TASK OBJECTIVE:
Once the line holding "index mcp: (710, 50)" is found in the listing below, write it out and each later line exactly, up to and including the one holding "thumb mcp: (660, 100)".

RECORDS TO PROCESS:
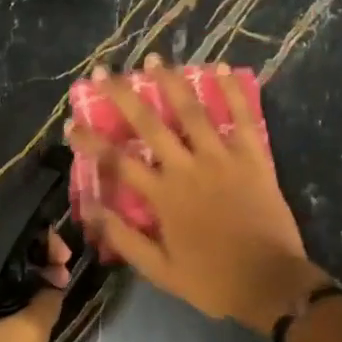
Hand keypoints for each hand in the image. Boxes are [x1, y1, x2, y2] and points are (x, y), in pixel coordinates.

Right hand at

...

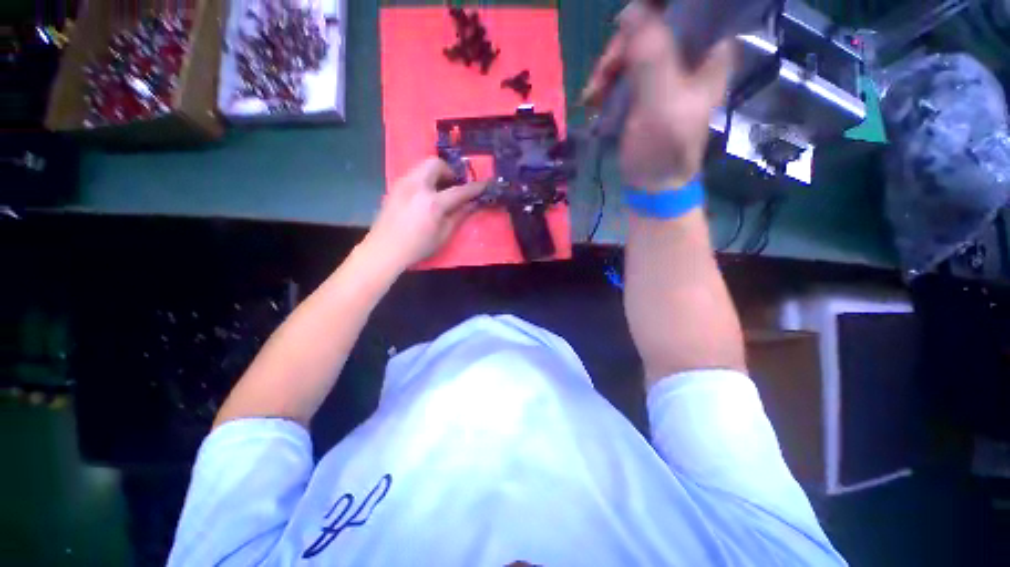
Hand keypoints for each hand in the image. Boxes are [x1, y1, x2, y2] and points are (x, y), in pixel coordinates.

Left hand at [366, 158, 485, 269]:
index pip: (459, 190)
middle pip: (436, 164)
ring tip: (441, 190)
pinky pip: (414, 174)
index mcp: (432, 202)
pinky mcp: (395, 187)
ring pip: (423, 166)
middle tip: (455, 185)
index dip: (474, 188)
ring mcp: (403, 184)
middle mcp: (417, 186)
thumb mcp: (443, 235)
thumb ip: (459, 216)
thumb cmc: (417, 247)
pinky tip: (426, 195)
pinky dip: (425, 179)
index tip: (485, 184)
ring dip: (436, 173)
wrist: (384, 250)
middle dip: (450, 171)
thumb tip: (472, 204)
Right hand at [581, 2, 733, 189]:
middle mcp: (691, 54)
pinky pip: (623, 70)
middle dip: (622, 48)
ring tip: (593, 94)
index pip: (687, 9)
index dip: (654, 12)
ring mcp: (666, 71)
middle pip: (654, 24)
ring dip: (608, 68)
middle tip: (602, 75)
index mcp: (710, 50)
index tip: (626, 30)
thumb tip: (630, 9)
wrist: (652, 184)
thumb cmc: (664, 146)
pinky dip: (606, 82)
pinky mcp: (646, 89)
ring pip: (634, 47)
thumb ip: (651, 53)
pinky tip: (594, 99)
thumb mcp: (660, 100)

--

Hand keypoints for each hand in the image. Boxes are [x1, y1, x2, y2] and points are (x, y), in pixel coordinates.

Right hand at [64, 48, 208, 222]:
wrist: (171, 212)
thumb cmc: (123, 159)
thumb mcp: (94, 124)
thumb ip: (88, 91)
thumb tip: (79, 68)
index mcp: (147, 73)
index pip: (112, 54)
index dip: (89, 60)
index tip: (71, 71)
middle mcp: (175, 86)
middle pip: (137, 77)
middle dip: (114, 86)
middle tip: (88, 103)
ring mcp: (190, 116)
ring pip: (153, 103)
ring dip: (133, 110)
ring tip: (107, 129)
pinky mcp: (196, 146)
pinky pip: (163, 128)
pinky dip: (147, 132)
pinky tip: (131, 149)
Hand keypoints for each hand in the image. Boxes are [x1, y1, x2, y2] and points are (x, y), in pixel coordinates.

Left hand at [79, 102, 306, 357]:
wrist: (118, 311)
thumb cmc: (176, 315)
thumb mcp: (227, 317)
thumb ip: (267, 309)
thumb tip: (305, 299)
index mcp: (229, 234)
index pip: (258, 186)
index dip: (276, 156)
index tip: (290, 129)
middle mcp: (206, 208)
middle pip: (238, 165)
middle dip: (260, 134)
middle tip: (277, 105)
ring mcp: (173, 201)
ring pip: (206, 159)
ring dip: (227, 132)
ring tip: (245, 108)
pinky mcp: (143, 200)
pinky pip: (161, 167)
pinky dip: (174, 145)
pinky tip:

ANSWER TO THE PROBLEM:
index mcp: (710, 50)
index tip: (626, 30)
thumb tip: (630, 9)
wrist: (652, 184)
thumb cmc: (664, 146)
pinky dip: (606, 82)
pinky mcp: (646, 89)
ring pip: (634, 47)
thumb ip: (651, 53)
pinky tip: (594, 99)
thumb mcp: (660, 100)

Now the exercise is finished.